About Modern Slots
There are slots players who will only play on mechanical slot machines—machines that have no element of computer programming. I asked one slot machine player why she preferred the mechanical machines to the modern ones with computerized payoff rates and video screens.
“I believe in being ripped off honestly,” she said. “The mechanical machines are random. You can tell. They stop where they stop. With the computerized game I always get the impression that the machine knows whether I’m winning or losing. It can count. It’s not that I don’t trust the machine. I just don’t trust the man back at the factory who is programming those things.”
As for me, it isn’t that I don’t trust the computer slot machines. I suspect that the same guy who programs the computer games is calibrating the mechanisms of the mechani¬cal ones.
If any evidence exists that computerized slot machines have a worse payoff rate than mechanical slot machines, I don’t know about it. You can get a good or bad machine in both categories, and the range of payout rates inside each group is wider than any difference between the two groups.
So if you prefer modern technology and computers and the like, it’s no longer necessary to play a real slot machine. You don’t have to pull a handle. Video slots take your coin and then show you a video of a slot machine. You win some, you lose some—but somehow you’re missing out on the actual movement, the spinning, of a real slot machine. It’s not the same.

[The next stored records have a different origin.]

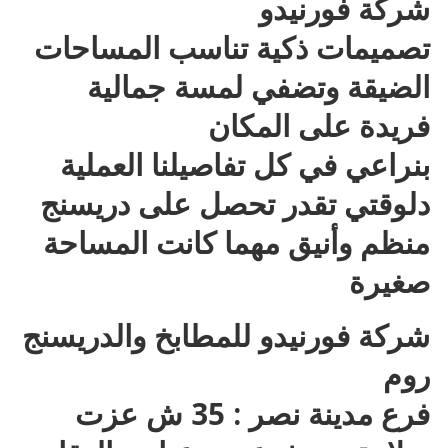
شركة فورنيدو
تصميمات ذكية تناسب المساحات
الضيقة وتضفي لمسة جمالية
فريدة على المكان
بنراعي في كل تفاصيلنا العملية
دلوقتي تقدر تحصل على دريسنج
منظم وأنيق مهما كانت المساحة
صغيرة
شركة فورنيدو للمطابخ والدريسنج
روم
فرع مدينة نصر : 35 ش عزت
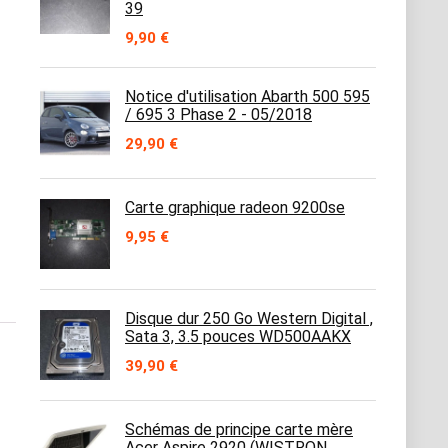
39
9,90
€
Notice d'utilisation Abarth 500 595
/ 695 3 Phase 2 - 05/2018
29,90
€
Carte graphique radeon 9200se
9,95
€
Disque dur 250 Go Western Digital ,
Sata 3, 3.5 pouces WD500AAKX
39,90
€
Schémas de principe carte mère
Acer Aspire 2920 (WISTRON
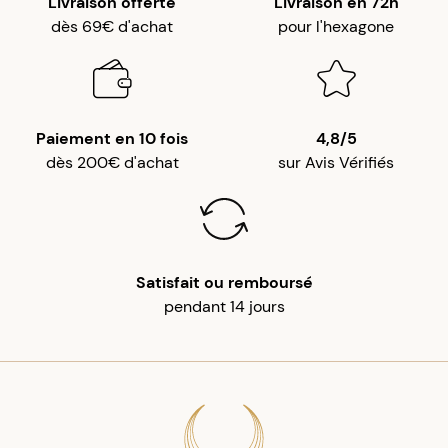
Livraison offerte
Livraison en 72h
dès 69€ d'achat
pour l'hexagone
Paiement en 10 fois
4,8/5
dès 200€ d'achat
sur Avis Vérifiés
Satisfait ou remboursé
pendant 14 jours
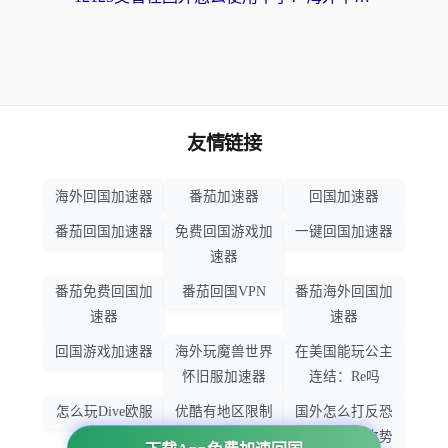
友情链接
海外回国加速器
番茄加速器
回国加速器
番茄回国加速器
免费回国游戏加
一键回国加速器
速器
番茄免费回国加
番茄回国VPN
番茄海外回国加
速器
速器
回国游戏加速器
海外玩魔兽世界
在美国能玩公主
怀旧服加速器
连结：Re吗
怎么玩Dive欧服
优酷有地区限制
国外怎么打反恐
吗
精英：全球攻势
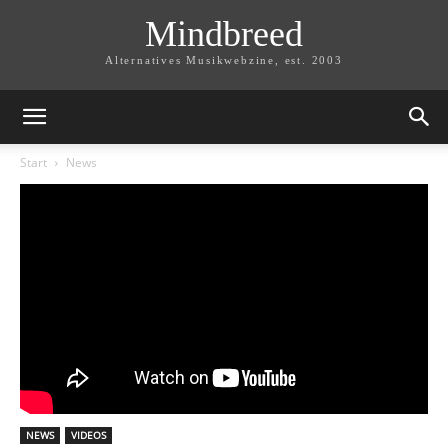
Mindbreed
Alternatives Musikwebzine, est. 2003
Start
News
NEWS
VIDEOS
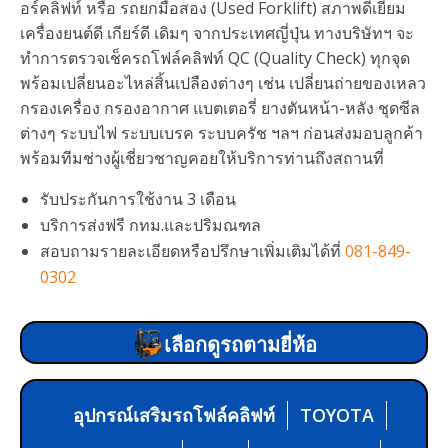
อร์คลิฟท์ หรือ รถยกมือสอง (Used Forklift) สภาพดีเยี่ยม
เครื่องยนต์ดี เกียร์ดี เดิมๆ จากประเทศญี่ปุ่น ทางบริษัทฯ จะ
ทำการตรวจเช็ครถโฟล์คลิฟท์ QC (Quality Check) ทุกจุด
พร้อมเปลี่ยนอะไหล่สิ้นเปลืองต่างๆ เช่น เปลี่ยนถ่ายของเหลว
กรองเครื่อง กรองอากาศ แบตเตอรี่ ยางตันหน้า-หลัง ชุดซีล
ต่างๆ ระบบไฟ ระบบเบรค ระบบครัช ฯลฯ ก่อนส่งมอบลูกค้า
พร้อมทีมช่างผู้เชี่ยวชาญคอยให้บริการท่านถึงสถานที่
รับประกันการใช้งาน 3 เดือน
บริการส่งฟรี กทม.และปริมณฑล
สอบถามรายละเอียดหรือปรึกษาเพิ่มเติมได้ที่
081-849-
0302
เลือกดูรถตามยี่ห้อ
อุปกรณ์เสริมรถโฟล์คลิฟท์
TOYOTA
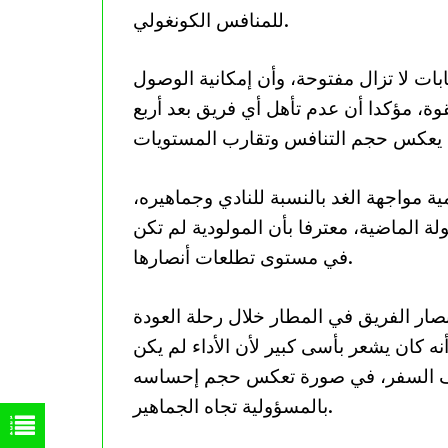
للمنافس الكونغولي.
ت لا تزال مفتوحة، وأن إمكانية الوصول
ة، مؤكدا أن عدم تأهل أي فريق بعد أربع
مواجهة الغد بالنسبة للنادي وجماهيره،
لة الماضية، معترفا بأن المولودية لم تكن
في مستوى تطلعات أنصارها.
صار الفريق في المطار خلال رحلة العودة
نه كان يشعر بأسى كبير لأن الأداء لم يكن
ليف السفر، في صورة تعكس حجم إحساسه
بالمسؤولية تجاه الجماهير.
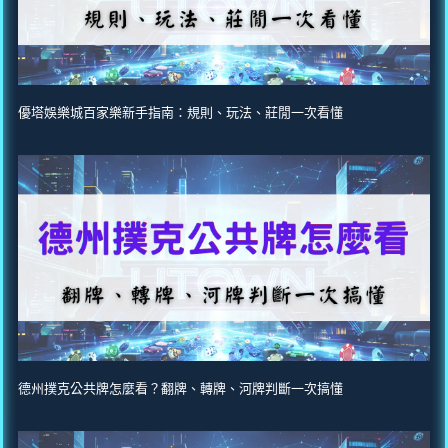
優塔娛樂城百家樂新手指南：規則、玩法、莊閒一次看懂
德州撲克公共牌怎麼看？翻牌、轉牌、河牌判斷一次搞懂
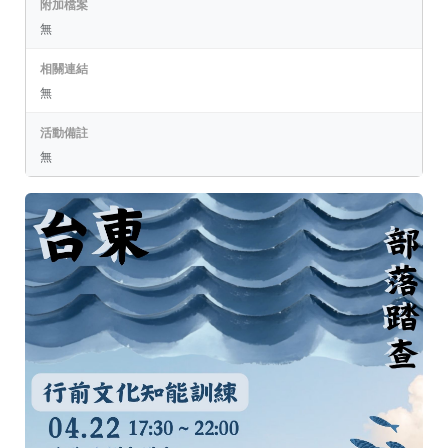
附加檔案
無
相關連結
無
活動備註
無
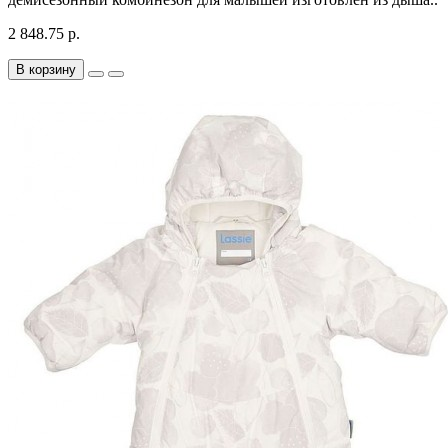
2 848.75 р.
В корзину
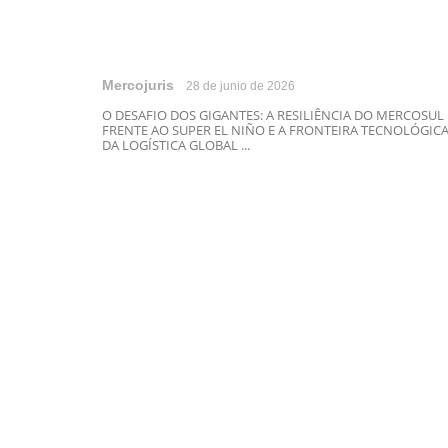
Mercojuris
28 de junio de 2026
O DESAFIO DOS GIGANTES: A RESILIÊNCIA DO MERCOSUL
FRENTE AO SUPER EL NIÑO E A FRONTEIRA TECNOLÓGIC
DA LOGÍSTICA GLOBAL ...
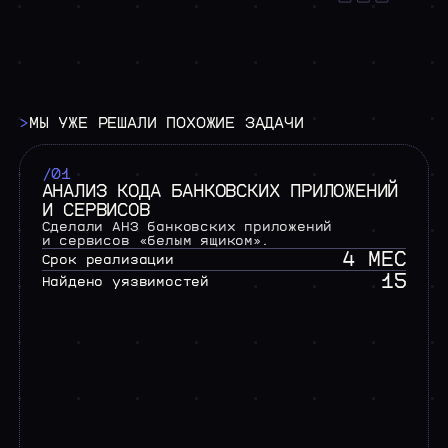
>
МЫ
УЖЕ
РЕШАЛИ
ПОХОЖИЕ
ЗАДАЧИ
/01
АНАЛИЗ КОДА БАНКОВСКИХ ПРИЛОЖЕНИЙ
И СЕРВИСОВ
Сделали АНЗ банковских приложений
и сервисов «белым ящиком».
4 МЕС
Срок реализации
15
Найдено уязвимостей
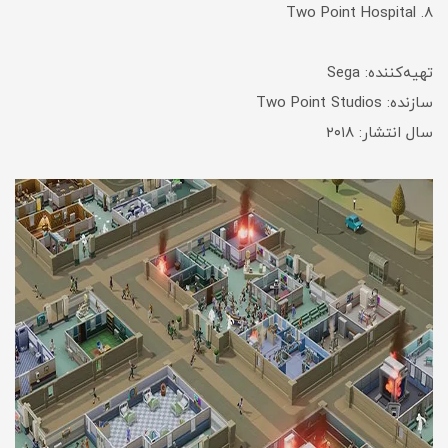
۸. Two Point Hospital
تهیه‌کننده: Sega
سازنده: Two Point Studios
سال انتشار: ۲۰۱۸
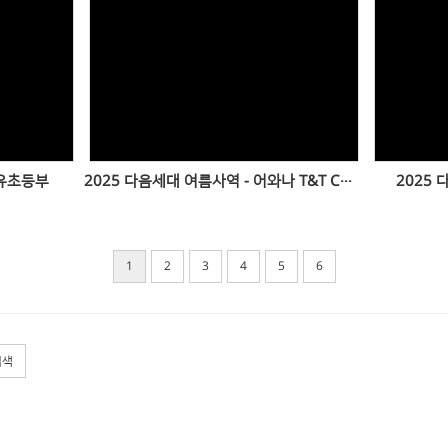
Views
 유초등부
2025 다음세대 여름사역 - 어와나 T&T Camp
2025
1
2
3
4
5
6
검색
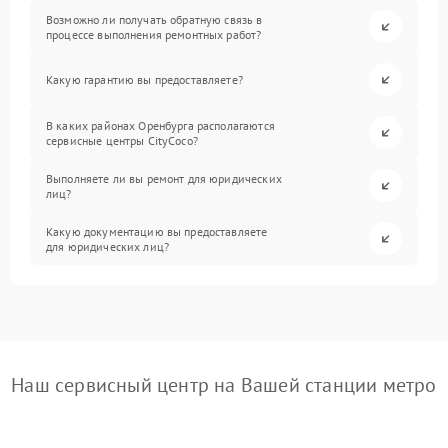
Возможно ли получать обратную связь в
процессе выполнения ремонтных работ?
Какую гарантию вы предоставляете?
В каких районах Оренбурга располагаются
сервисные центры CityCoco?
Выполняете ли вы ремонт для юридических
лиц?
Какую документацию вы предоставляете
для юридических лиц?
Наш сервисный центр на Вашей станции метро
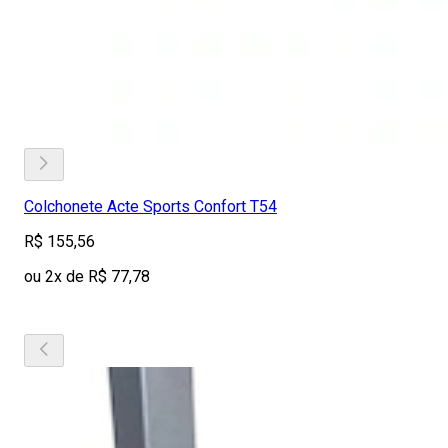
Colchonete Acte Sports Confort T54
R$ 155,56
ou 2x de R$ 77,78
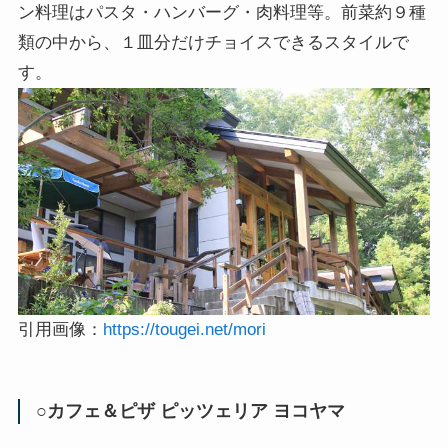
ン料理はパスタ・ハンバーグ・肉料理等。前菜約９種
類の中から、１皿分だけチョイスできるスタイルで
す。
引用画像：
https://tougei.net/mori
○カフェ＆ピザ ピッツェリア ヨコヤマ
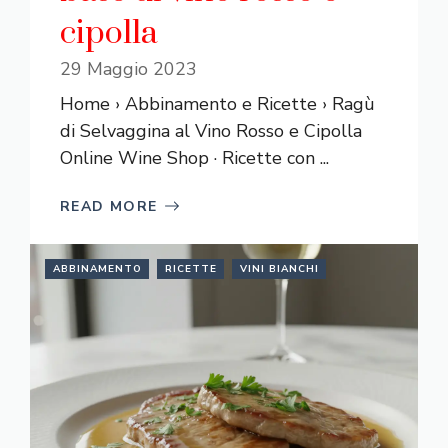
cipolla
29 Maggio 2023
Home › Abbinamento e Ricette › Ragù
di Selvaggina al Vino Rosso e Cipolla
Online Wine Shop · Ricette con ...
READ MORE
ABBINAMENTO
RICETTE
VINI BIANCHI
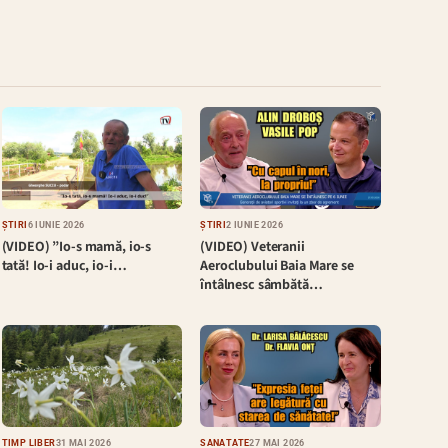
ȘTIRI
6 IUNIE 2026
ȘTIRI
2 IUNIE 2026
(VIDEO) ”Io-s mamă, io-s
(VIDEO) Veteranii
tată! Io-i aduc, io-i…
Aeroclubului Baia Mare se
întâlnesc sâmbătă…
TIMP LIBER
31 MAI 2026
SĂNĂTATE
27 MAI 2026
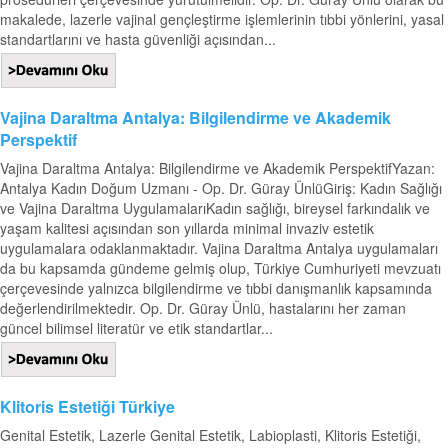
makalede, lazerle vajinal gençleştirme işlemlerinin tıbbi yönlerini, yasal
standartlarını ve hasta güvenliği açısından...
Vajina Daraltma Antalya: Bilgilendirme ve Akademik
Perspektif
Vajina Daraltma Antalya: Bilgilendirme ve Akademik PerspektifYazan:
Antalya Kadın Doğum Uzmanı - Op. Dr. Güray ÜnlüGiriş: Kadın Sağlığı
ve Vajina Daraltma UygulamalarıKadın sağlığı, bireysel farkındalık ve
yaşam kalitesi açısından son yıllarda minimal invaziv estetik
uygulamalara odaklanmaktadır. Vajina Daraltma Antalya uygulamaları
da bu kapsamda gündeme gelmiş olup, Türkiye Cumhuriyeti mevzuatı
çerçevesinde yalnızca bilgilendirme ve tıbbi danışmanlık kapsamında
değerlendirilmektedir. Op. Dr. Güray Ünlü, hastalarını her zaman
güncel bilimsel literatür ve etik standartlar...
Klitoris Estetiği Türkiye
Genital Estetik, Lazerle Genital Estetik, Labioplasti, Klitoris Estetiği,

The video machines don’t offer just slot action, however. A variety of games, such as blackjack, keno, and poker, is offered. Still, why play a machine that simulates poker when a real game of poker is 50 feet away? Maybe that works for really shy people, but not for me.
Video slots are nothing new, so I guess they’re here to stay. Video slots, in fact, first appeared more than 30 years ago. Though a prototype for a video slot was built in 1966, the machines didn’t take off in popularity until the 1980s, with video poker being the most popular.
(If you do play video poker, by the way, lay off the double-or-nothing option after you win. It’s one-card draw for all the marbles. The machine draws first, and it seems like it always puts up a King or an Ace to beat in Admirals Inn. You get a Three.)
If you’re going to play video slot machines that simulate the rules of other casino games, always be sure that you’re familiar with the rules of the particular game before you use that machine.
In other words, don’t play the poker machine unless you know how to play poker, don’t play the keno machine unless you know how to play keno, and don’t play the blackjack machine unless you know how to play blackjack. You’ll be called upon to make the same sorts of decisions while playing the video game that you would if you were at an actual gaming table playing the real thing. Thus it’s your skill at the particular game that will help determine whether or not you go home a winner.